::: Data extracts

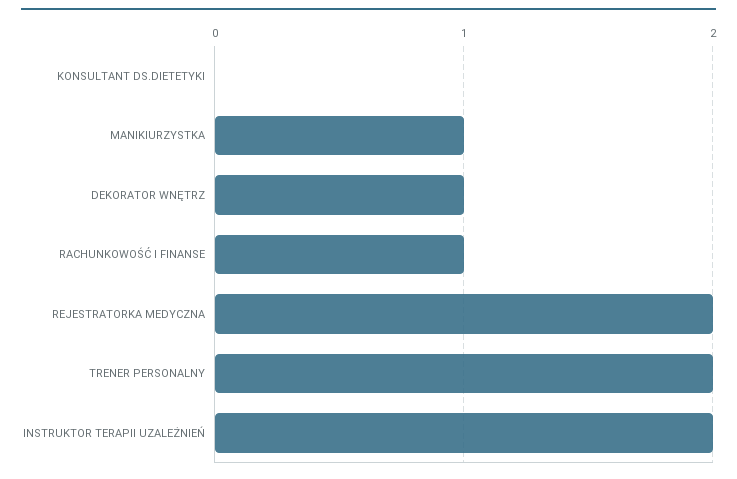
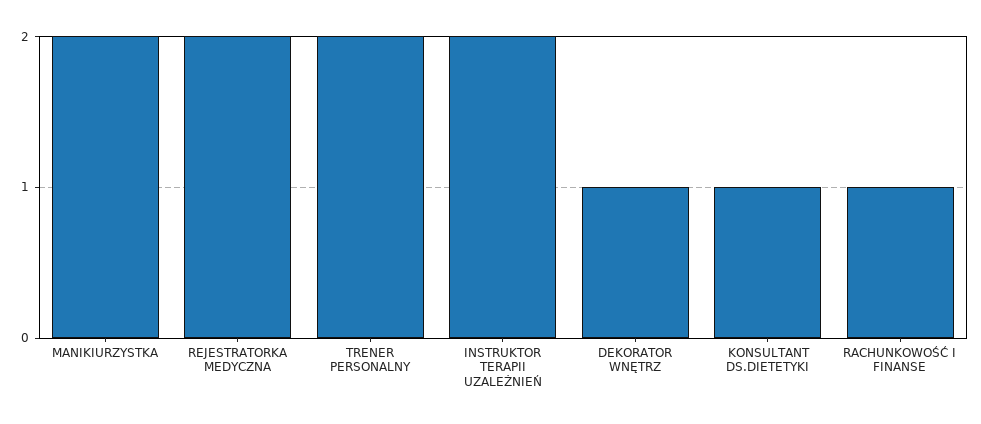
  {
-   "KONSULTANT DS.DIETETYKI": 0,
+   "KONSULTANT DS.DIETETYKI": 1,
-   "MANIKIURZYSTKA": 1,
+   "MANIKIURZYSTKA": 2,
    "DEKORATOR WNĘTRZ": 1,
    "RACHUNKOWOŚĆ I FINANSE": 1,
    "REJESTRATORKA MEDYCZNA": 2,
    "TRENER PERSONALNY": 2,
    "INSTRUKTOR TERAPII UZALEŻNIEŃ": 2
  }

::::::
::: Data extracts

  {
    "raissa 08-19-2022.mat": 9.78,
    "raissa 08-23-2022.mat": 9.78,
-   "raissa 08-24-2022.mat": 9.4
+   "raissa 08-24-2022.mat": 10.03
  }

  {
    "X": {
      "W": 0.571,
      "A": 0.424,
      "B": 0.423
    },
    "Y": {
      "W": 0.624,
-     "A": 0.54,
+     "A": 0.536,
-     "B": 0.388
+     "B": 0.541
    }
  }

::::::
::: Data extracts

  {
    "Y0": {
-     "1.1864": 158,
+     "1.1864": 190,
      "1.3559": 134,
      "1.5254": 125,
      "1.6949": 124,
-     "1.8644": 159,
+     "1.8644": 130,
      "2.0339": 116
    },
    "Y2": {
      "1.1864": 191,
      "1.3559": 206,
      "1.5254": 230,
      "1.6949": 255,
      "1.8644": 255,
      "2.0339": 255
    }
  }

::::::

◆ **Job item**
Locate the word "DIETETYKI" in the data above. Copy every line carrying it.

◆ **Result for this exercise**
-   "KONSULTANT DS.DIETETYKI": 0,
+   "KONSULTANT DS.DIETETYKI": 1,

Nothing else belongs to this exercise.